Longet, Studer, Pagani et Berggruen (jeudi, 10 février 2011)

berggruen nicolas.jpgOuh, là, là! Tôt le matin une brochette de politiciens! Pas tous. Nicolas Bergruen, dont j'ignorais le nom jusqu'à tout à l'heure, est un dandy allemand né à Paris, qui a fait ses classes dans une école privée suisse, où il s'est passionné pour Marx, Engels et Sartre entre autres. Il a fait fortune aux Etats-Unis en commençant par spéculer en bourse deux mille dollars empruntés.

Nicolas Berggruen est aussi l'héritier propriétaire de la chaîne de magasin Karstadt en Allemagne. Il est sans domicile fixe - il passe d'un cinq étoiles à l'autre et naviguant dans ses 40e rugissants il s'est mis en tête de sauver la démocratie occidentale, nous raconte ce matin Cecile Dekervasdoue dans sa revue de presse sur France Culture, qui cite un portrait du golden boy dans le Spiegel page 36.

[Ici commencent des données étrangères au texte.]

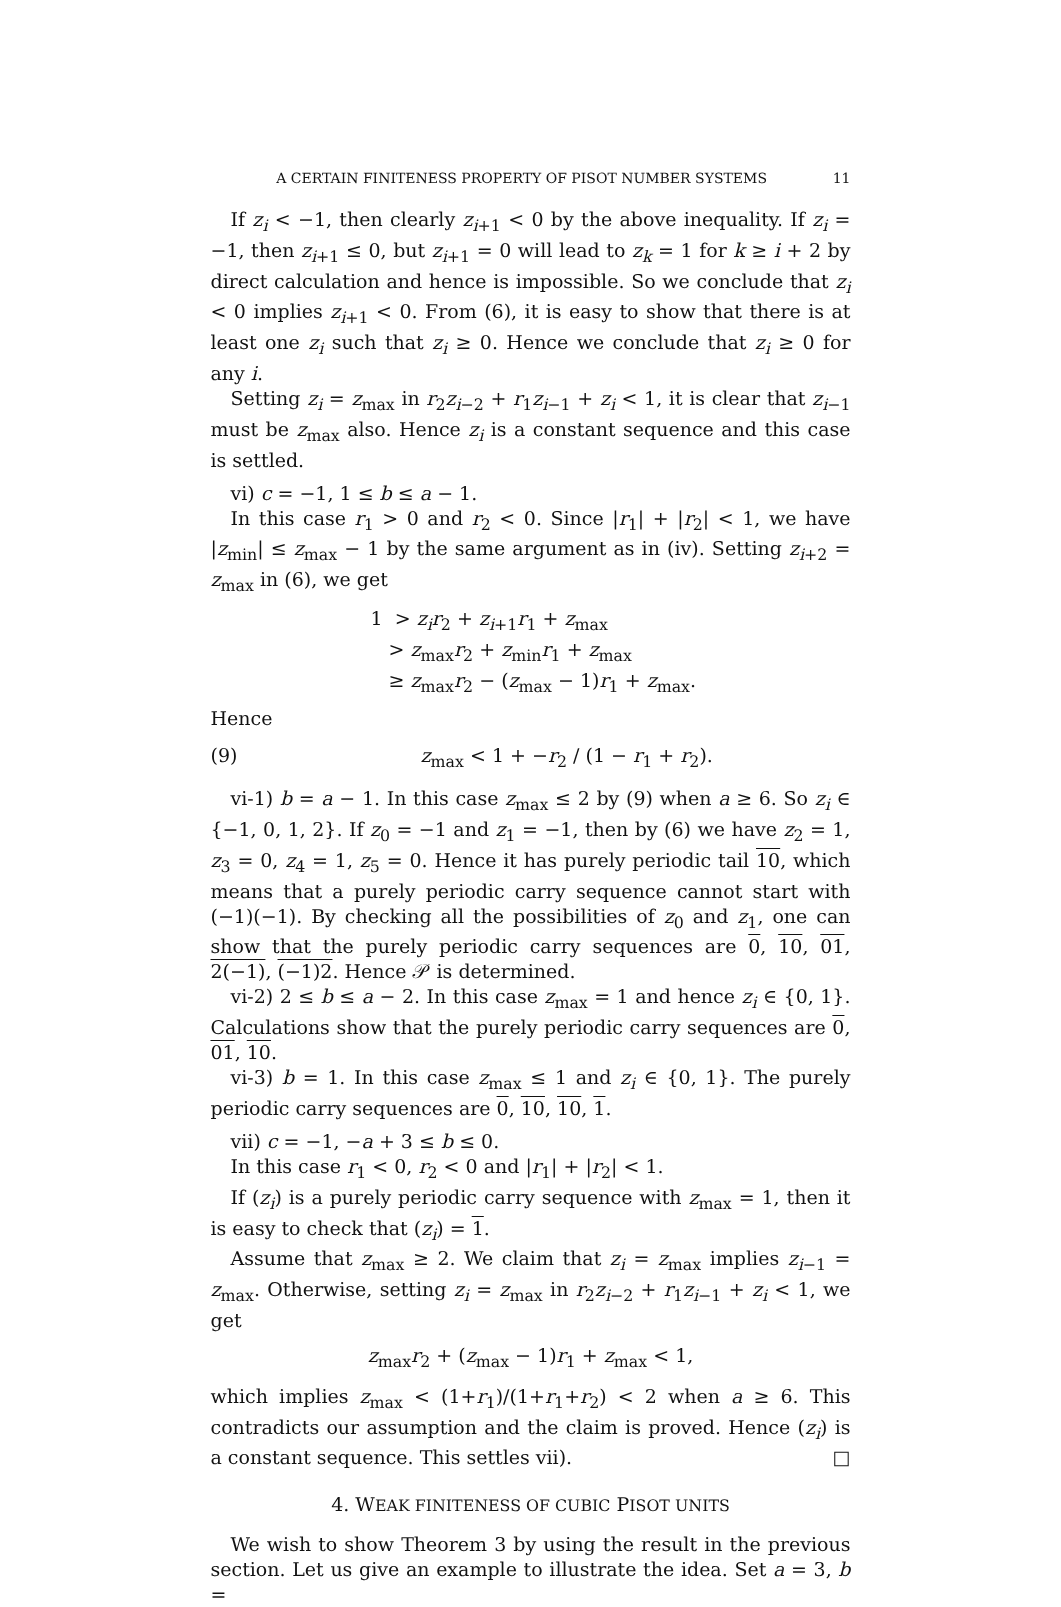A CERTAIN FINITENESS PROPERTY OF PISOT NUMBER SYSTEMS 11
If z<sub>i</sub> < −1, then clearly z<sub>i+1</sub> < 0 by the above inequality. If z<sub>i</sub> = −1, then z<sub>i+1</sub> ≤ 0, but z<sub>i+1</sub> = 0 will lead to z<sub>k</sub> = 1 for k ≥ i + 2 by direct calculation and hence is impossible. So we conclude that z<sub>i</sub> < 0 implies z<sub>i+1</sub> < 0. From (6), it is easy to show that there is at least one z<sub>i</sub> such that z<sub>i</sub> ≥ 0. Hence we conclude that z<sub>i</sub> ≥ 0 for any i.
Setting z<sub>i</sub> = z<sub>max</sub> in r<sub>2</sub>z<sub>i−2</sub> + r<sub>1</sub>z<sub>i−1</sub> + z<sub>i</sub> < 1, it is clear that z<sub>i−1</sub> must be z<sub>max</sub> also. Hence z<sub>i</sub> is a constant sequence and this case is settled.
vi) c = −1, 1 ≤ b ≤ a − 1.
In this case r<sub>1</sub> > 0 and r<sub>2</sub> < 0. Since |r<sub>1</sub>| + |r<sub>2</sub>| < 1, we have |z<sub>min</sub>| ≤ z<sub>max</sub> − 1 by the same argument as in (iv). Setting z<sub>i+2</sub> = z<sub>max</sub> in (6), we get
1 > z<sub>i</sub>r<sub>2</sub> + z<sub>i+1</sub>r<sub>1</sub> + z<sub>max</sub>
> z<sub>max</sub>r<sub>2</sub> + z<sub>min</sub>r<sub>1</sub> + z<sub>max</sub>
≥ z<sub>max</sub>r<sub>2</sub> − (z<sub>max</sub> − 1)r<sub>1</sub> + z<sub>max</sub>.
Hence
(9) z<sub>max</sub> < 1 + −r<sub>2</sub> / (1 − r<sub>1</sub> + r<sub>2</sub>).
vi-1) b = a − 1. In this case z<sub>max</sub> ≤ 2 by (9) when a ≥ 6. So z<sub>i</sub> ∈ {−1, 0, 1, 2}. If z<sub>0</sub> = −1 and z<sub>1</sub> = −1, then by (6) we have z<sub>2</sub> = 1, z<sub>3</sub> = 0, z<sub>4</sub> = 1, z<sub>5</sub> = 0. Hence it has purely periodic tail 10, which means that a purely periodic carry sequence cannot start with (−1)(−1). By checking all the possibilities of z<sub>0</sub> and z<sub>1</sub>, one can show that the purely periodic carry sequences are 0, 10, 01, 2(−1), (−1)2. Hence 𝒫 is determined.
vi-2) 2 ≤ b ≤ a − 2. In this case z<sub>max</sub> = 1 and hence z<sub>i</sub> ∈ {0, 1}. Calculations show that the purely periodic carry sequences are 0, 01, 10.
vi-3) b = 1. In this case z<sub>max</sub> ≤ 1 and z<sub>i</sub> ∈ {0, 1}. The purely periodic carry sequences are 0, 10, 10, 1.
vii) c = −1, −a + 3 ≤ b ≤ 0.
In this case r<sub>1</sub> < 0, r<sub>2</sub> < 0 and |r<sub>1</sub>| + |r<sub>2</sub>| < 1.
If (z<sub>i</sub>) is a purely periodic carry sequence with z<sub>max</sub> = 1, then it is easy to check that (z<sub>i</sub>) = 1.
Assume that z<sub>max</sub> ≥ 2. We claim that z<sub>i</sub> = z<sub>max</sub> implies z<sub>i−1</sub> = z<sub>max</sub>. Otherwise, setting z<sub>i</sub> = z<sub>max</sub> in r<sub>2</sub>z<sub>i−2</sub> + r<sub>1</sub>z<sub>i−1</sub> + z<sub>i</sub> < 1, we get
z<sub>max</sub>r<sub>2</sub> + (z<sub>max</sub> − 1)r<sub>1</sub> + z<sub>max</sub> < 1,
which implies z<sub>max</sub> < (1+r<sub>1</sub>)/(1+r<sub>1</sub>+r<sub>2</sub>) < 2 when a ≥ 6. This contradicts our assumption and the claim is proved. Hence (z<sub>i</sub>) is a constant sequence. This settles vii). □
4. WEAK FINITENESS OF CUBIC PISOT UNITS
We wish to show Theorem 3 by using the result in the previous section. Let us give an example to illustrate the idea. Set a = 3, b =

La démocratie, qui meurt des combats de coqs du multipartisme, de l'égoisme des électeurs, de leur incapacité à voter pour leurs intérêts à long terme, pour une société durable et solidaire.

C'est ainsi qu'on en revient à notre brochette de gauche Longet, Studer et Pagani.

Longet parce que son "sam-suffit cantonal" m'a mis en colère hier (voir la note précédente qui a suscité plein de commentaires intéressants - merci à leurs auteurs). Longet qui voit l'avenir de Genève dans la multiplication des boulots de service aux personnes, souvent grassement subventionnés, où alors dévoreurs des économies des pensionnaires EMS et de leurs enfants qui voient fondreleur modeste héritage immobilier qu'il n'ont pas pu cacher comme on cache un compte en banque ou quelques tableaux.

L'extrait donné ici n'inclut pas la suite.